Data to use:
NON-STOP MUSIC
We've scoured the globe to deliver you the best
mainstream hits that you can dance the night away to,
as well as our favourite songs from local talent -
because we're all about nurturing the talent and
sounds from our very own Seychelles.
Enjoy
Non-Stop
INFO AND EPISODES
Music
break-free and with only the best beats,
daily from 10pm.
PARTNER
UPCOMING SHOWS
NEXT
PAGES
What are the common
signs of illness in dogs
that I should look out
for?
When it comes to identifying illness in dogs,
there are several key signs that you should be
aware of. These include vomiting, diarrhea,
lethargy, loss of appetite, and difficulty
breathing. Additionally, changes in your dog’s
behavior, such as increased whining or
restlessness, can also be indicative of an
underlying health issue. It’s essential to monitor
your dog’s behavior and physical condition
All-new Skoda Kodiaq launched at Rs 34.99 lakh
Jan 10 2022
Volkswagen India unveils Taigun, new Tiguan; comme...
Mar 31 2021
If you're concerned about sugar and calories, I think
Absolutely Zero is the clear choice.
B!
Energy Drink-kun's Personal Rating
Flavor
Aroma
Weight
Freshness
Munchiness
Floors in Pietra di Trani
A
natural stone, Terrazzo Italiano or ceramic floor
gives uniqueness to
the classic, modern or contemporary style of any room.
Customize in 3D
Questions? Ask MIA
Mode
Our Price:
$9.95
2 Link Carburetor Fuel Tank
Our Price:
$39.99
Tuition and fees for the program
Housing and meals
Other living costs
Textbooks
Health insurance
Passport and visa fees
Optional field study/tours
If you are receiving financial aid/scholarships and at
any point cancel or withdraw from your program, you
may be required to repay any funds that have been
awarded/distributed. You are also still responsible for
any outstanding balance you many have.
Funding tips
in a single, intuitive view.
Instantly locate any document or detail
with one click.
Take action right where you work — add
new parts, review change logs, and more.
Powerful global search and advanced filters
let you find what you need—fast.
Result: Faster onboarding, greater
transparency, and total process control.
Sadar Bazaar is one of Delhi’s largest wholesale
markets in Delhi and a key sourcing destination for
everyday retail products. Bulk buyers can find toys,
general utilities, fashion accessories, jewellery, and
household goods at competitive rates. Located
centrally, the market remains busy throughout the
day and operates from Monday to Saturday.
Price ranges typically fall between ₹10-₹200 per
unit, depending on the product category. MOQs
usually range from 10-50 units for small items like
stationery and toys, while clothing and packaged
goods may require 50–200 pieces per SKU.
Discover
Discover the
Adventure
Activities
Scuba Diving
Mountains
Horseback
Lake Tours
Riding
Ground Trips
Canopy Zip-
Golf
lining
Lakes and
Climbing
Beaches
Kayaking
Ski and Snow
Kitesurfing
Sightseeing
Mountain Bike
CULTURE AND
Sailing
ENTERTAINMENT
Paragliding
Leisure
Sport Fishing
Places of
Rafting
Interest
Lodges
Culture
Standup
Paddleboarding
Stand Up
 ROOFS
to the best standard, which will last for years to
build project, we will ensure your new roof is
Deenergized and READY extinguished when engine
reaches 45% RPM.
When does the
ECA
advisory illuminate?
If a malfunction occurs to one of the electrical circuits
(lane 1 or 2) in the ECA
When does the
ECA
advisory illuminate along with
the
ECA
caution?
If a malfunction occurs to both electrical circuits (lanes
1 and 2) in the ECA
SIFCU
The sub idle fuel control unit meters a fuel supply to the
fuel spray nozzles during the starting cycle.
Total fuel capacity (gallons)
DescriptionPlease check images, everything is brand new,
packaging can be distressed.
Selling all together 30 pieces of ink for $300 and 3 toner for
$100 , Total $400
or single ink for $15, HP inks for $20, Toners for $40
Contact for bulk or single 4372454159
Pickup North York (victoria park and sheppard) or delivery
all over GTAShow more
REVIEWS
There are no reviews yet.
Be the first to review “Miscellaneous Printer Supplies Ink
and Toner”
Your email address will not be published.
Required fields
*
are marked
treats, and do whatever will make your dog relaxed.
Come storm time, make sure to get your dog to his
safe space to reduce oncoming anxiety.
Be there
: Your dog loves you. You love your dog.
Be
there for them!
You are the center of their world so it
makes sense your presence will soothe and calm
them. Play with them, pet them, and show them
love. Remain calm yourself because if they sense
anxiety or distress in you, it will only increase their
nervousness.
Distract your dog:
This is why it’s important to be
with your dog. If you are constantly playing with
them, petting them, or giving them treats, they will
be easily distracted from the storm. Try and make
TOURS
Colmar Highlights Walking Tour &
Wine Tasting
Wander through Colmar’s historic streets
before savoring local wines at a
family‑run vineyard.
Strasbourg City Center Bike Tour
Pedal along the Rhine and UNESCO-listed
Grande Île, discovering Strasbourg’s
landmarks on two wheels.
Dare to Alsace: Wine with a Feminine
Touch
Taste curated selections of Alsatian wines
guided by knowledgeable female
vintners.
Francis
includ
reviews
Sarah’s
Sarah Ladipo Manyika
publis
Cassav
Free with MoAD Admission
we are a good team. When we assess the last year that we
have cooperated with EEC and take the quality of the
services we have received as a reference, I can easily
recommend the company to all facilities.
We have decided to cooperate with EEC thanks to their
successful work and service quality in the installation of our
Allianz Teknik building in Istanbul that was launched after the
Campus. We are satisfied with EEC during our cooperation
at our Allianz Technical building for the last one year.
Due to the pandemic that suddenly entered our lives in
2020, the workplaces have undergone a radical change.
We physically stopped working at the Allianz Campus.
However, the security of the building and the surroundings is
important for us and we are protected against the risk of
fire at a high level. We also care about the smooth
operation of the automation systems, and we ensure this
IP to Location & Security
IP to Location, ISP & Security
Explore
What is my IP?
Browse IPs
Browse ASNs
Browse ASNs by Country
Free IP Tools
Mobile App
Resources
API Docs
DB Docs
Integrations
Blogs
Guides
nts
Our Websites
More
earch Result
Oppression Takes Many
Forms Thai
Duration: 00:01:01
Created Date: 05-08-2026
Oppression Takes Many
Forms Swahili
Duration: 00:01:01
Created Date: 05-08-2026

What the exercise asks: Retype the records above in full, with no differences.

Response for this exercise:
NON-STOP MUSIC
We've scoured the globe to deliver you the best
mainstream hits that you can dance the night away to,
as well as our favourite songs from local talent -
because we're all about nurturing the talent and
sounds from our very own Seychelles.
Enjoy
Non-Stop
INFO AND EPISODES
Music
break-free and with only the best beats,
daily from 10pm.
PARTNER
UPCOMING SHOWS
NEXT
PAGES
What are the common
signs of illness in dogs
that I should look out
for?
When it comes to identifying illness in dogs,
there are several key signs that you should be
aware of. These include vomiting, diarrhea,
lethargy, loss of appetite, and difficulty
breathing. Additionally, changes in your dog’s
behavior, such as increased whining or
restlessness, can also be indicative of an
underlying health issue. It’s essential to monitor
your dog’s behavior and physical condition
All-new Skoda Kodiaq launched at Rs 34.99 lakh
Jan 10 2022
Volkswagen India unveils Taigun, new Tiguan; comme...
Mar 31 2021
If you're concerned about sugar and calories, I think
Absolutely Zero is the clear choice.
B!
Energy Drink-kun's Personal Rating
Flavor
Aroma
Weight
Freshness
Munchiness
Floors in Pietra di Trani
A
natural stone, Terrazzo Italiano or ceramic floor
gives uniqueness to
the classic, modern or contemporary style of any room.
Customize in 3D
Questions? Ask MIA
Mode
Our Price:
$9.95
2 Link Carburetor Fuel Tank
Our Price:
$39.99
Tuition and fees for the program
Housing and meals
Other living costs
Textbooks
Health insurance
Passport and visa fees
Optional field study/tours
If you are receiving financial aid/scholarships and at
any point cancel or withdraw from your program, you
may be required to repay any funds that have been
awarded/distributed. You are also still responsible for
any outstanding balance you many have.
Funding tips
in a single, intuitive view.
Instantly locate any document or detail
with one click.
Take action right where you work — add
new parts, review change logs, and more.
Powerful global search and advanced filters
let you find what you need—fast.
Result: Faster onboarding, greater
transparency, and total process control.
Sadar Bazaar is one of Delhi’s largest wholesale
markets in Delhi and a key sourcing destination for
everyday retail products. Bulk buyers can find toys,
general utilities, fashion accessories, jewellery, and
household goods at competitive rates. Located
centrally, the market remains busy throughout the
day and operates from Monday to Saturday.
Price ranges typically fall between ₹10-₹200 per
unit, depending on the product category. MOQs
usually range from 10-50 units for small items like
stationery and toys, while clothing and packaged
goods may require 50–200 pieces per SKU.
Discover
Discover the
Adventure
Activities
Scuba Diving
Mountains
Horseback
Lake Tours
Riding
Ground Trips
Canopy Zip-
Golf
lining
Lakes and
Climbing
Beaches
Kayaking
Ski and Snow
Kitesurfing
Sightseeing
Mountain Bike
CULTURE AND
Sailing
ENTERTAINMENT
Paragliding
Leisure
Sport Fishing
Places of
Rafting
Interest
Lodges
Culture
Standup
Paddleboarding
Stand Up
 ROOFS
to the best standard, which will last for years to
build project, we will ensure your new roof is
Deenergized and READY extinguished when engine
reaches 45% RPM.
When does the
ECA
advisory illuminate?
If a malfunction occurs to one of the electrical circuits
(lane 1 or 2) in the ECA
When does the
ECA
advisory illuminate along with
the
ECA
caution?
If a malfunction occurs to both electrical circuits (lanes
1 and 2) in the ECA
SIFCU
The sub idle fuel control unit meters a fuel supply to the
fuel spray nozzles during the starting cycle.
Total fuel capacity (gallons)
DescriptionPlease check images, everything is brand new,
packaging can be distressed.
Selling all together 30 pieces of ink for $300 and 3 toner for
$100 , Total $400
or single ink for $15, HP inks for $20, Toners for $40
Contact for bulk or single 4372454159
Pickup North York (victoria park and sheppard) or delivery
all over GTAShow more
REVIEWS
There are no reviews yet.
Be the first to review “Miscellaneous Printer Supplies Ink
and Toner”
Your email address will not be published.
Required fields
*
are marked
treats, and do whatever will make your dog relaxed.
Come storm time, make sure to get your dog to his
safe space to reduce oncoming anxiety.
Be there
: Your dog loves you. You love your dog.
Be
there for them!
You are the center of their world so it
makes sense your presence will soothe and calm
them. Play with them, pet them, and show them
love. Remain calm yourself because if they sense
anxiety or distress in you, it will only increase their
nervousness.
Distract your dog:
This is why it’s important to be
with your dog. If you are constantly playing with
them, petting them, or giving them treats, they will
be easily distracted from the storm. Try and make
TOURS
Colmar Highlights Walking Tour &
Wine Tasting
Wander through Colmar’s historic streets
before savoring local wines at a
family‑run vineyard.
Strasbourg City Center Bike Tour
Pedal along the Rhine and UNESCO-listed
Grande Île, discovering Strasbourg’s
landmarks on two wheels.
Dare to Alsace: Wine with a Feminine
Touch
Taste curated selections of Alsatian wines
guided by knowledgeable female
vintners.
Francis
includ
reviews
Sarah’s
Sarah Ladipo Manyika
publis
Cassav
Free with MoAD Admission
we are a good team. When we assess the last year that we
have cooperated with EEC and take the quality of the
services we have received as a reference, I can easily
recommend the company to all facilities.
We have decided to cooperate with EEC thanks to their
successful work and service quality in the installation of our
Allianz Teknik building in Istanbul that was launched after the
Campus. We are satisfied with EEC during our cooperation
at our Allianz Technical building for the last one year.
Due to the pandemic that suddenly entered our lives in
2020, the workplaces have undergone a radical change.
We physically stopped working at the Allianz Campus.
However, the security of the building and the surroundings is
important for us and we are protected against the risk of
fire at a high level. We also care about the smooth
operation of the automation systems, and we ensure this
IP to Location & Security
IP to Location, ISP & Security
Explore
What is my IP?
Browse IPs
Browse ASNs
Browse ASNs by Country
Free IP Tools
Mobile App
Resources
API Docs
DB Docs
Integrations
Blogs
Guides
nts
Our Websites
More
earch Result
Oppression Takes Many
Forms Thai
Duration: 00:01:01
Created Date: 05-08-2026
Oppression Takes Many
Forms Swahili
Duration: 00:01:01
Created Date: 05-08-2026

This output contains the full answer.